The answers are a little vague and sometimes it can be hard to translate it into specific actions you could make to your website. This post on Creating helpful, reliable, people-first content from Google is a good primer. For the in depth information the entire quality rater guidelines are available online here.
When it comes to wealth management websites though, the specific areas I focus on as the essentials include:
All blog posts have an associated author
All authors have dedicated profile page
All profile pages give a clear overview of their relevant qualifications and experience. Plus social profiles.
The sources of statistics and facts are clearly cited and linked to
Blog content is kept up to date if there are changes to rules and regulations affecting the industry
Relevant industry awards and official accreditations are clearly displayed
Do we really need to do this though?
Yes - we do. As well as making common sense to convince new clients to work with you, there's an additional reason though when it comes to Google.
Your Money or Your Life.
An additional component of all things EEAT is another acronym, YMYL - Your Money, Your Life.
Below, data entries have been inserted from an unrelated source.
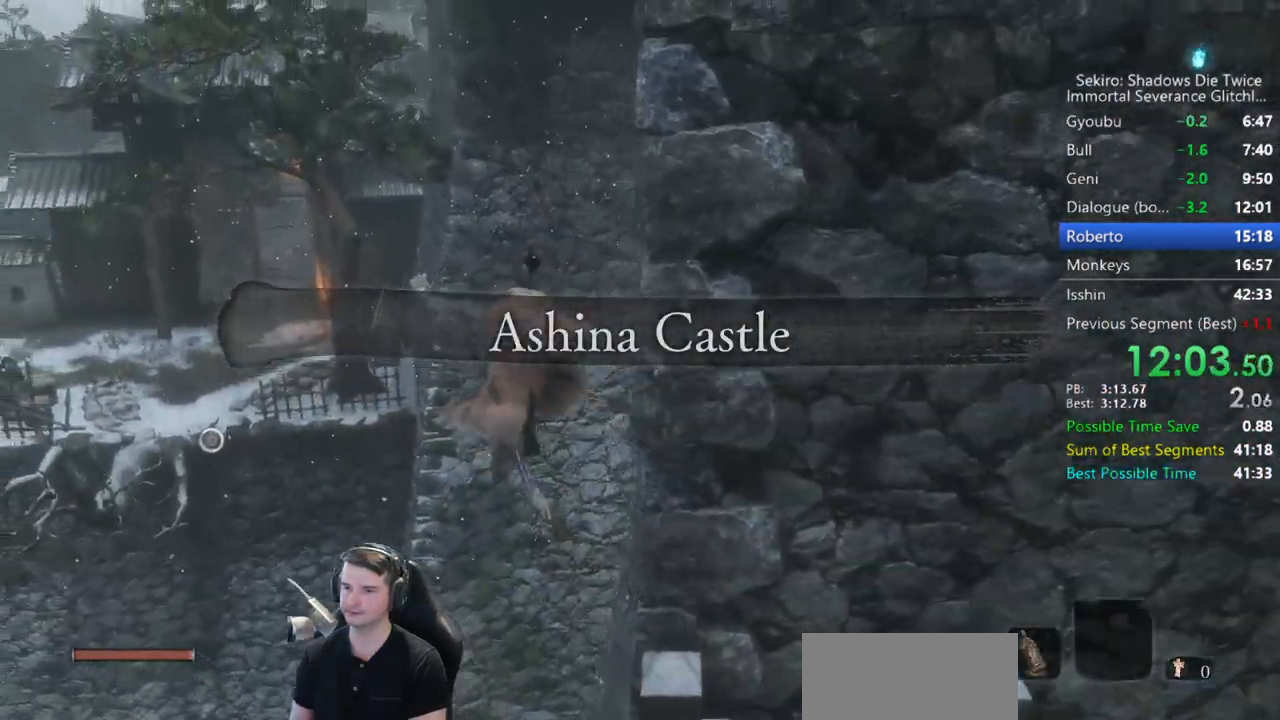
{"dt_ms": 500, "buttons": [], "left_stick": "up", "right_stick": "center", "button_events": []}
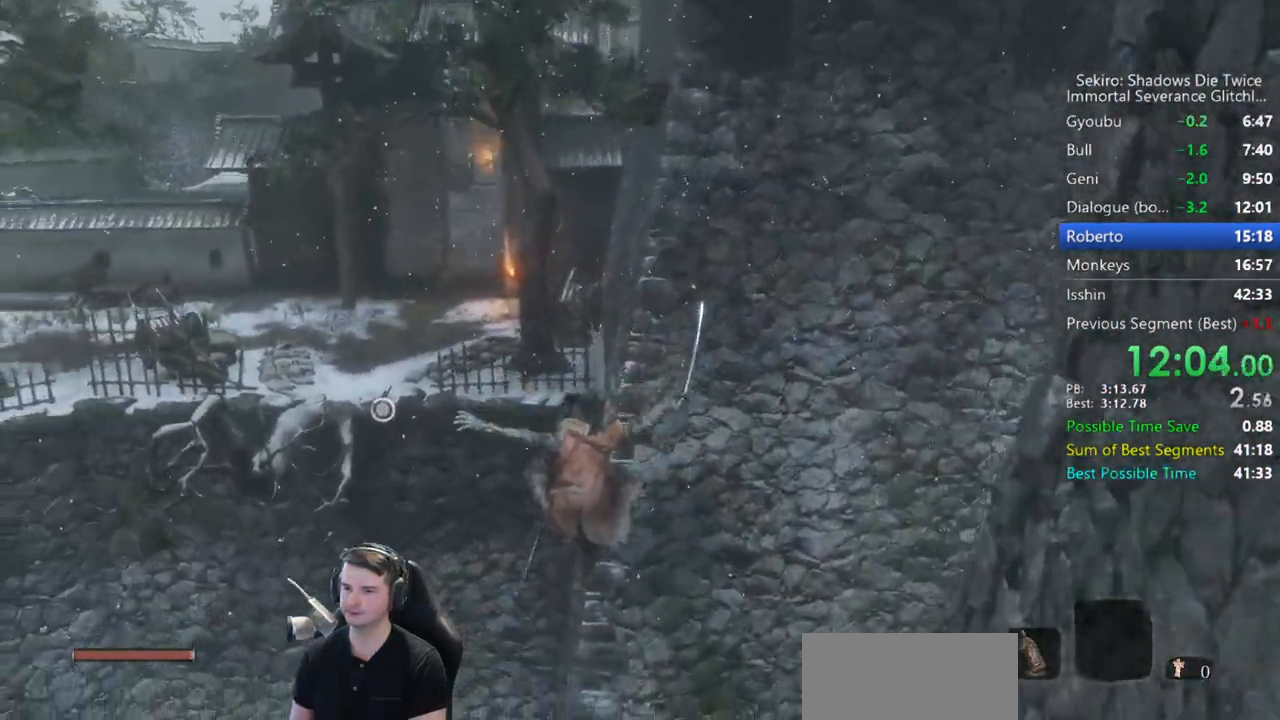
{"dt_ms": 500, "buttons": [], "left_stick": "up", "right_stick": "center", "button_events": [[17, "L2", "down"], [283, "L2", "up"]]}
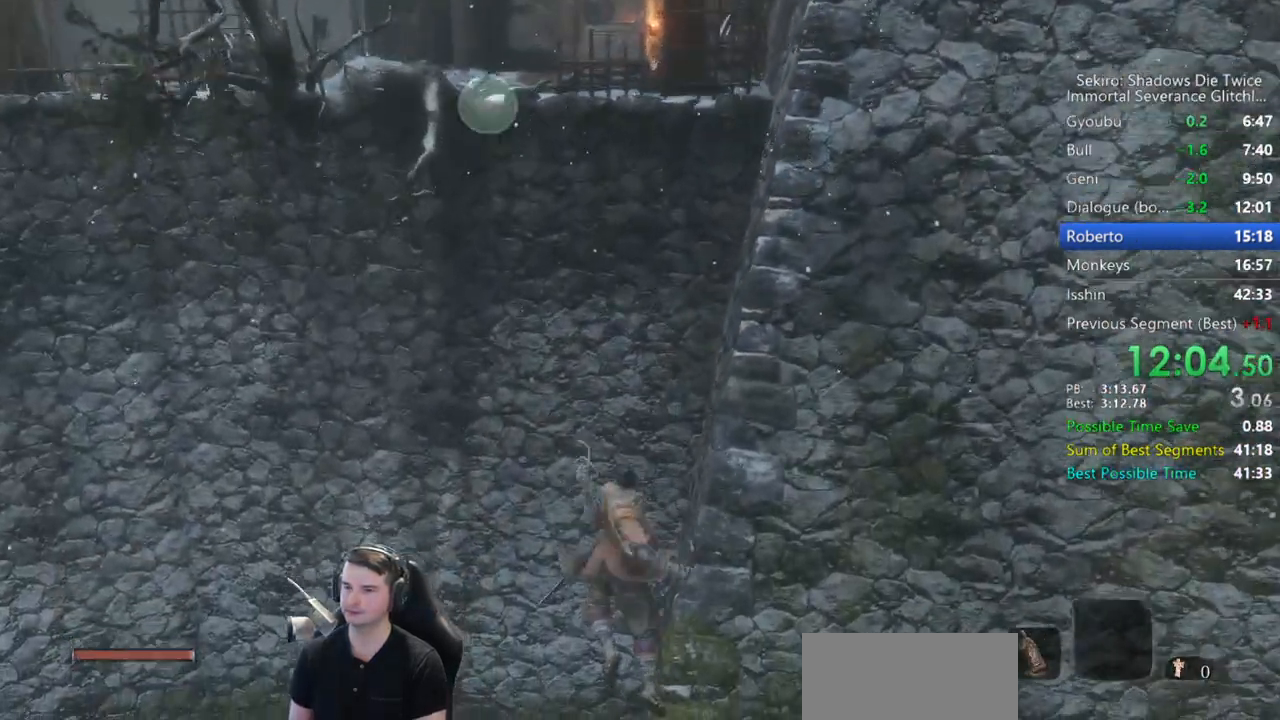
{"dt_ms": 500, "buttons": ["B"], "left_stick": "up", "right_stick": "center", "button_events": [[17, "B", "down"]]}
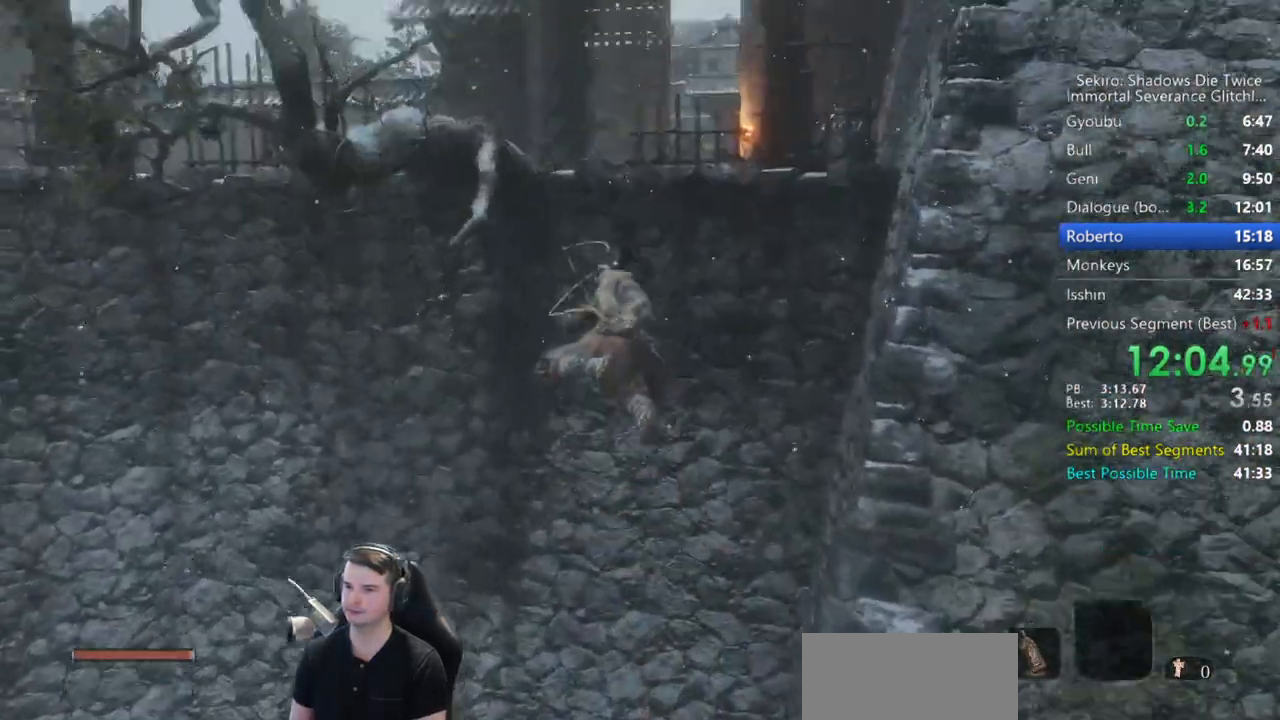
{"dt_ms": 500, "buttons": ["B"], "left_stick": "up", "right_stick": "down-right", "button_events": []}
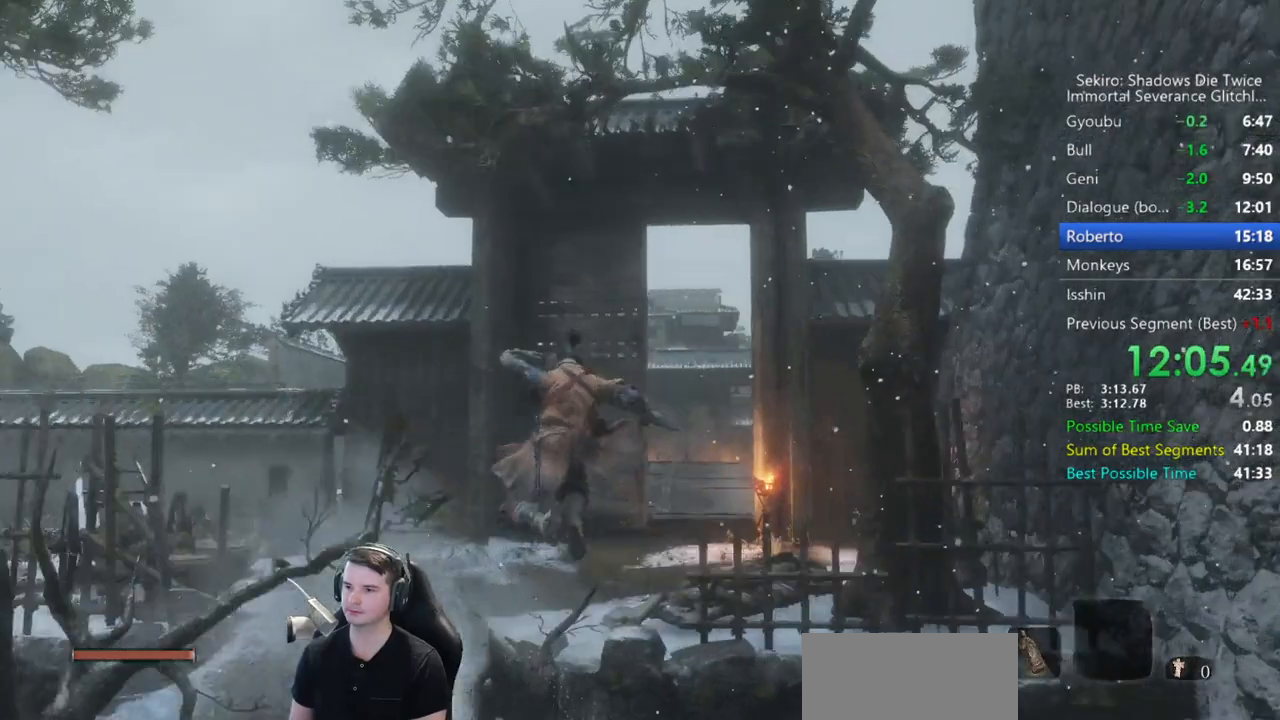
{"dt_ms": 500, "buttons": ["B"], "left_stick": "up", "right_stick": "center", "button_events": []}
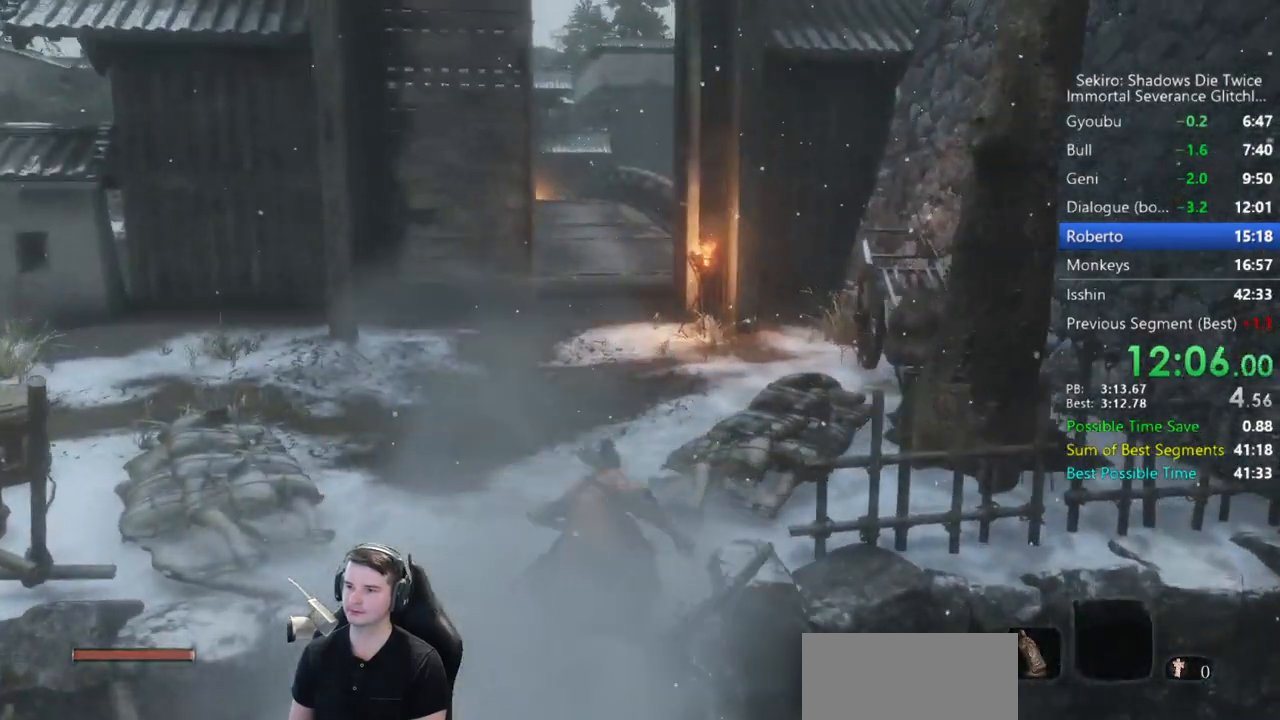
{"dt_ms": 1000, "buttons": ["B"], "left_stick": "up", "right_stick": "down-left", "button_events": []}
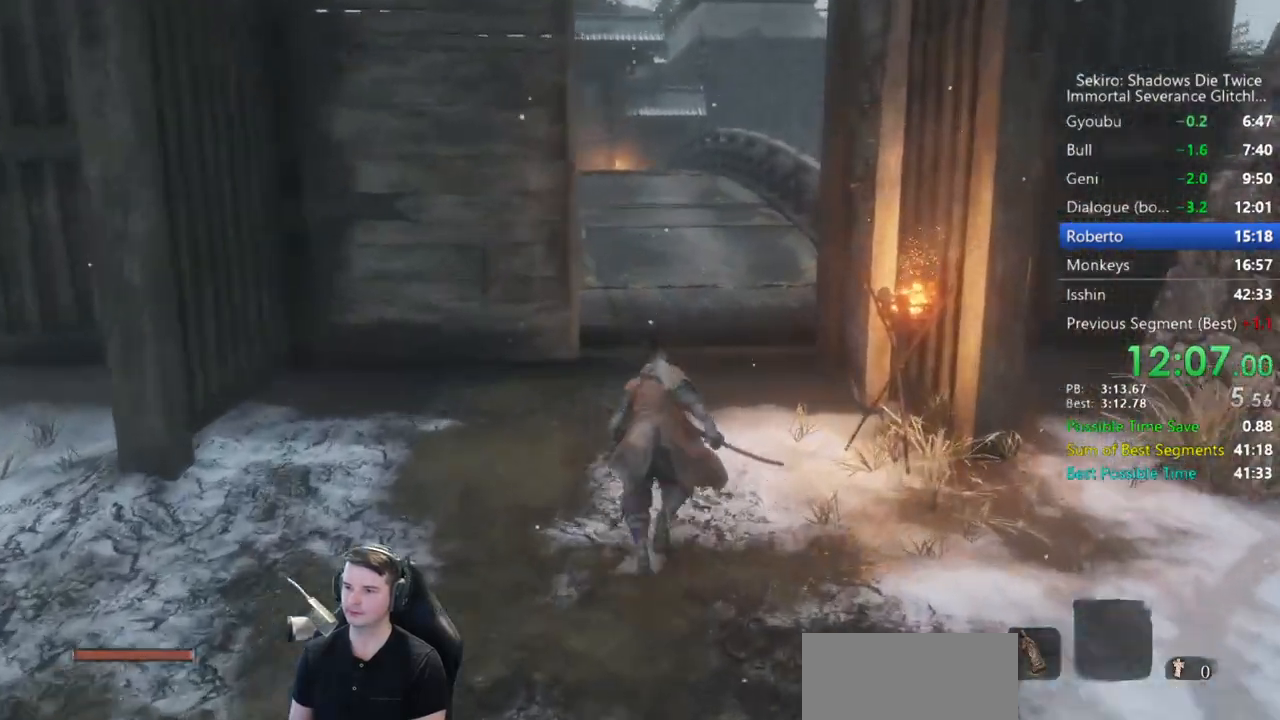
{"dt_ms": 500, "buttons": ["B"], "left_stick": "up", "right_stick": "center", "button_events": []}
For websites that fall into these categories (everything from banking and loans to pharmaceuticals and medical information), the bar for good Google EEAT signals is raised that much higher. Naturally, financial advice sits pretty high on this scale so if you intend to rank well on Google, all of these components are essential.
NEXT STEPS
Review your website while asking the questions detailed by Google in their Creating helpful, reliable, people-first content guide. The answers may suprise you.
Should work be required then you may need to involve the expertise of content writers, internal experts, web developers and SEO consultants to develop and implement a plan.